The London Marathon started as planned on a glorious sunny morning Sunday despite concerns raised by the bomb attacks on the Boston Marathon six days ago.
Some 36,000 runners took part as tens of thousands of others watched from the sidelines.Some runners wore black arm bands and ribbons pay tribute to victims of the Boston Marathon bombing last Monday.
Extra layers of security added by police and race organizers as a precautionary measure were also a feature.
Police said they planned to add 40 per cent more officers and extra surveillance, and police helicopters were in the air as the race got under way.
London's was the first major international marathon since the double bomb attack near the finish line in Boston. One suspect was killed during police attempts to capture him, while a second was later arrested.
London police and organizers said the extra measures would assure safety at the starting and finishing points of the popular event, which usually draws tens of thousands of fans to the city streets.
Victims of Boston bombing honoured
A 30-second moment of silence was held before the start of the event to honor those injured in the Boston Marathon. In addition, the marathon organizers plan to donate money to a Boston fund set up to help victims there.
The Monday bombing there left three people dead and more than 170 injured, including many who are still hospitalized. In addition, a policeman was killed during the search for the two suspected bombers.

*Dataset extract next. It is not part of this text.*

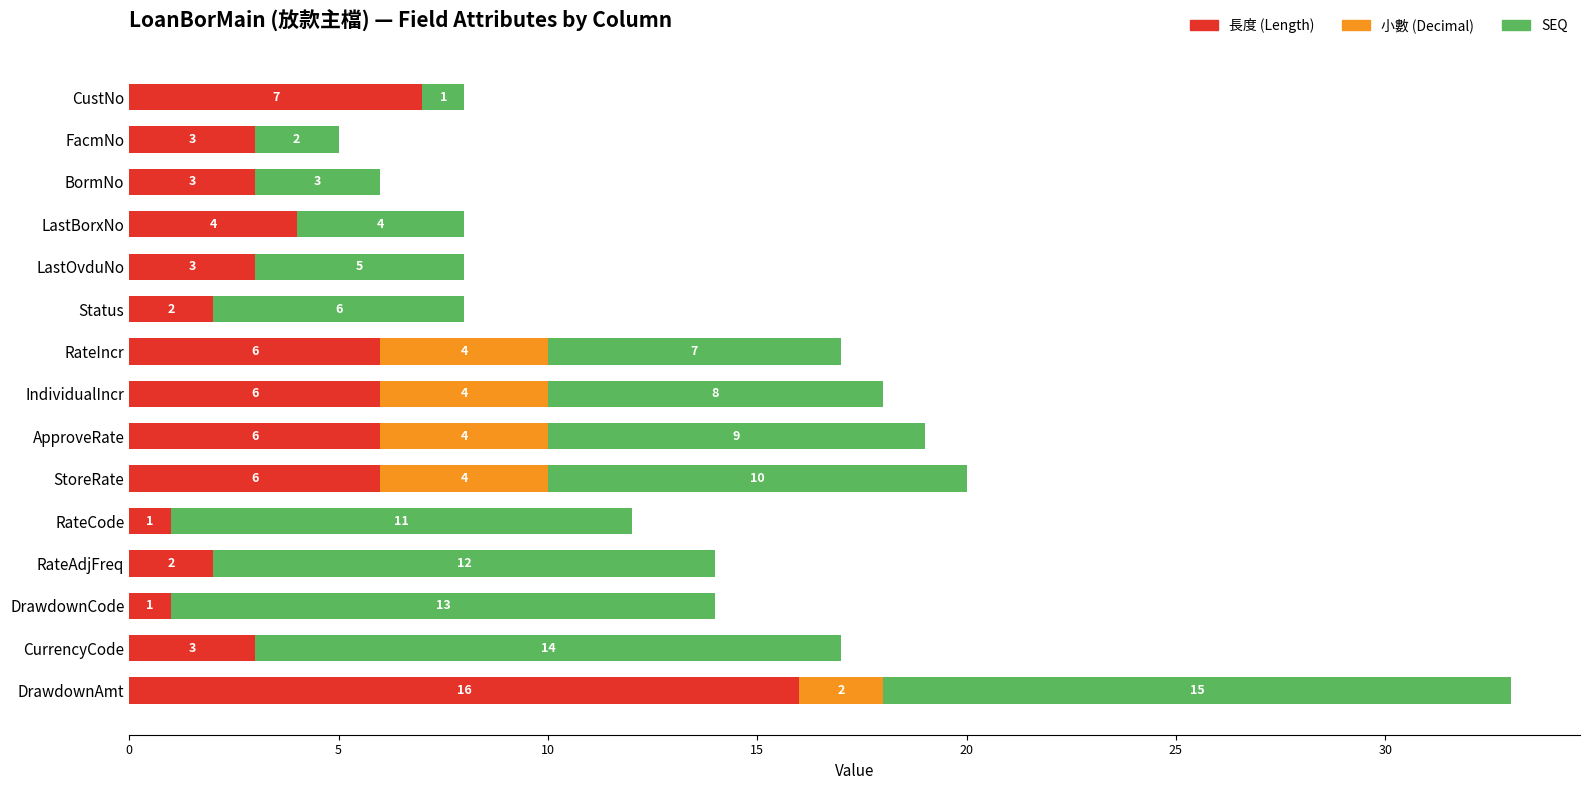

What is the total value across all series at LastBorxNo?

8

Runner Martin Connell, 42, wore a picture of 8-year-old Boston bombing victim Martin Richard on his jersey in tribute to his young namesake.
"It's a sign of peace and goodwill," said the runner, an IT worker from near Liverpool.
The organizers of the London Marathon said they did not consider cancelling the event, which is a highlight of the sporting calendar.
Priscah Jeptoo of Kenya won the women's race in a time of 2:20:1.
The men's race was won by Ethiopia's Tsegaye Kebede in a time of 2:06:03.